Every Muslim contributed contributed their part the Mosque functioned as a community center along with being a house of prayer. The first Mosque was not opulent – there were no fine carpets or Arabesque architecture – and God does not require his house to be grand, only for it to be built by men of conscience and pure faith.
Muslims are strictly prohibited from drawing any prophets or anything with a soul. The former is prohibited at all times while the latter does not constitute “Islamic art”. But Muslims wanted to showcase the beauty of their faith and had to find a way to do so without incorporating human or animal images. Thus the Arabs turned the holy words of the Qur’an al-Karim into art and invented calligraphy. The word become the art. And the beauty of the Mosque become more important since the architecture became the structural illustration of the majestic nature of Islam. Muslims cannot draw images of the Prophet Muhammad (saw) and his struggle in the name of God to emotionally touch believers and move people to conversion. Thus the architecture in its own way must emotionally touch Muslims and non-Muslims. And Muslims – no different then Catholics and the extraordinary architecture one finds in Italy – dedicate themselves to designing stunning Mosques.
Throughout Islamic history, the art of Mosque building has been the handiwork of men. No single Muslim designed more landmark Mosques than the Ottoman architecture Sinan, who designed more than 300 buildings (not all Mosques) of which the Blue Mosque is the most famous:
But in recent years, Muslim women have been rising is a force in Islamic architecture. The Iraqi-British modernist architecture Zaha Hadid has been commissioned by Saudi Arabia to be a team of two to redesign the most important Mosque in Islam: The Grand Mosque of Mecca.
And a Turkish woman recently become the first in the country and in Islam to design a Mosque:
Zeynep Fadillioglu is one member of a team of interior designers and architects overseeing the construction of the Sakirin Mosque. It is Fadillioglu’s first mosque.
“I think I don’t know of any other person — a woman — who has designed a mosque before,” she says. . . .
In the mosque, Fadillioglu is putting a contemporary spin on religious art from the Ottoman era.
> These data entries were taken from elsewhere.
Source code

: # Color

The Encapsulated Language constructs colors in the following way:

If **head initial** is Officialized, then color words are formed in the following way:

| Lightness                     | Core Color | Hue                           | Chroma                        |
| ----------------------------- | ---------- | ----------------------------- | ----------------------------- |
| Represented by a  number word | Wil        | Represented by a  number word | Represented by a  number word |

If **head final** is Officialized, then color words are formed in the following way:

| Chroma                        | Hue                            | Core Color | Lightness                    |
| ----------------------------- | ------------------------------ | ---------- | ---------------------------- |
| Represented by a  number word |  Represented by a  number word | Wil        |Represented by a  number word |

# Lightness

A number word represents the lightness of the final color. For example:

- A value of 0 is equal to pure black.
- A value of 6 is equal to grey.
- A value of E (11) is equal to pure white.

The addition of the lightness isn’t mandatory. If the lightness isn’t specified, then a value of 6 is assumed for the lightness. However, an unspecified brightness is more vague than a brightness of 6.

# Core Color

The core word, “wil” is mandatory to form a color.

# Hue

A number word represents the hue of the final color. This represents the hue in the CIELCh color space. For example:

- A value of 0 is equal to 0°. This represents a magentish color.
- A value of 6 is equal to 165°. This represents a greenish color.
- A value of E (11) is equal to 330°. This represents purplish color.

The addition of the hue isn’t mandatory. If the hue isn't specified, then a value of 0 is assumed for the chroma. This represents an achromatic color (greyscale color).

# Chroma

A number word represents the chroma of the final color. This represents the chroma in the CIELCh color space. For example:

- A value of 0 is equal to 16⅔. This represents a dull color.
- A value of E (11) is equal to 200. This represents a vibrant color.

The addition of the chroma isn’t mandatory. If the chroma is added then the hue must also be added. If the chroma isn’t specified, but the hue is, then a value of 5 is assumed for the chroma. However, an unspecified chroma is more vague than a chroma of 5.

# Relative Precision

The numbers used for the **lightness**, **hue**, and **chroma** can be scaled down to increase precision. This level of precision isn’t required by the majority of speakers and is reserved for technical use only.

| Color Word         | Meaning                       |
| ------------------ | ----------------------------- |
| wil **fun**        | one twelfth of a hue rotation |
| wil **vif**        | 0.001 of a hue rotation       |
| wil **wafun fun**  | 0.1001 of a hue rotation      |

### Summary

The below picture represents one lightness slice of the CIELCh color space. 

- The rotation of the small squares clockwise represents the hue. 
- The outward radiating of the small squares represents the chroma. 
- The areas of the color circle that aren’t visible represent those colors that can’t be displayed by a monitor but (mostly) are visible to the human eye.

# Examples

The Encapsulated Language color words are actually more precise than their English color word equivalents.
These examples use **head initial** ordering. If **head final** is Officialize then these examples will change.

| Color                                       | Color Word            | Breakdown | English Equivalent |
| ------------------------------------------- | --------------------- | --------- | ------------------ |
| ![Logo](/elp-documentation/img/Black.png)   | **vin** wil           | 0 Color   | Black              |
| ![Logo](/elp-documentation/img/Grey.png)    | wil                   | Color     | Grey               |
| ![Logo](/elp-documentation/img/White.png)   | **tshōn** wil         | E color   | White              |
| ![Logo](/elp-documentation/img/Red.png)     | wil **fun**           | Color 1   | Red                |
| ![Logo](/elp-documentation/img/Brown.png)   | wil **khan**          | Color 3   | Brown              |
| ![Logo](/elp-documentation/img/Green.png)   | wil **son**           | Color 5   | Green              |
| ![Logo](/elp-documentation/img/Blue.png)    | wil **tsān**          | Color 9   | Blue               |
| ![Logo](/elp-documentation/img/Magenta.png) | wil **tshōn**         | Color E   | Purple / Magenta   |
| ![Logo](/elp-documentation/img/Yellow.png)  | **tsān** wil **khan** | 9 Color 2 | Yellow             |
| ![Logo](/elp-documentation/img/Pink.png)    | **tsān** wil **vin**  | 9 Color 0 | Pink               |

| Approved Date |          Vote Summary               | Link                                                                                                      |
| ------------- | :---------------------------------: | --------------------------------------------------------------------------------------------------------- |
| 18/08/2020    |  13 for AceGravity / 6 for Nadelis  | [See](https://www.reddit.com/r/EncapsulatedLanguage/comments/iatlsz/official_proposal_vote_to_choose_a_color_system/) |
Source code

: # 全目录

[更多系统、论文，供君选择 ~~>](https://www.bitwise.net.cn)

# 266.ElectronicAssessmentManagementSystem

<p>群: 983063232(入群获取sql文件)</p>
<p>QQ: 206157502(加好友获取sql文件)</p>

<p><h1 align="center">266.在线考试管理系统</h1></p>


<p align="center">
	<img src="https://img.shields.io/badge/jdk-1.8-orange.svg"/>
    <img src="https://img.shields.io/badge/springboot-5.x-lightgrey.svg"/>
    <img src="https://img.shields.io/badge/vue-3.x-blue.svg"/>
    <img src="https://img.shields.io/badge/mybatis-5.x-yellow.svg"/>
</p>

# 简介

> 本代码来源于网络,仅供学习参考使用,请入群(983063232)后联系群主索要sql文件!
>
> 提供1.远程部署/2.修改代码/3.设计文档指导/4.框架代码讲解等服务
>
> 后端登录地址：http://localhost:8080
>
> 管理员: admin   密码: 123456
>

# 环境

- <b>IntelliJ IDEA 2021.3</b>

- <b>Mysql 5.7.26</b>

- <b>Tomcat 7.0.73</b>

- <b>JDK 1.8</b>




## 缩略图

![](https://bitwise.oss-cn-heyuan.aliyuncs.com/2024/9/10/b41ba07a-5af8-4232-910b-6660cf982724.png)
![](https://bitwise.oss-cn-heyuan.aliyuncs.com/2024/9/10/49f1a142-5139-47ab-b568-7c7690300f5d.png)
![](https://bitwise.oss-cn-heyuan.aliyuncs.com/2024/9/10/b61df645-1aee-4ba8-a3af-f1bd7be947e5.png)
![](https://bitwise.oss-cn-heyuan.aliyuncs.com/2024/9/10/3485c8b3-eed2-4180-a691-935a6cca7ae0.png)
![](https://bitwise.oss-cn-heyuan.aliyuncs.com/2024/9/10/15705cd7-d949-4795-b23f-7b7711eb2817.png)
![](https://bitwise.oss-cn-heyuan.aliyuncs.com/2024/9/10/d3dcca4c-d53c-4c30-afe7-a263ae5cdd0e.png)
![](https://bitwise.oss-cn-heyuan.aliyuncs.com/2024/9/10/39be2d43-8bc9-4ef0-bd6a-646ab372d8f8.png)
The iron on the mosque’s enormous iron and glass facade was hand-crafted by specialists in Istanbul, Fadillioglu says. “The glass etching has got different layers of gilding on it, which is from verses of the Koran,” she says. “We wanted people to feel more left alone with God in this place, rather then being distracted by too much ornamentation. I think that makes it more contemporary at the same time”
Fadillioglu also brought in other female artists to help her on the project.
On one particular day, beneath the mosque’s 130-foot diameter dome, Nahide Buyukkaymakci instructs a worker on how to hang dozens of blown-glass rain drops from an asymmetrical bronze and Plexiglas chandelier.
The glass drops are inspired by a prayer that says Allah’s light should fall on you like rain, Buyukkaymakci explains.
Muslim woman are equals before God. And it is about time society embraced their touch in building the homes of Allah.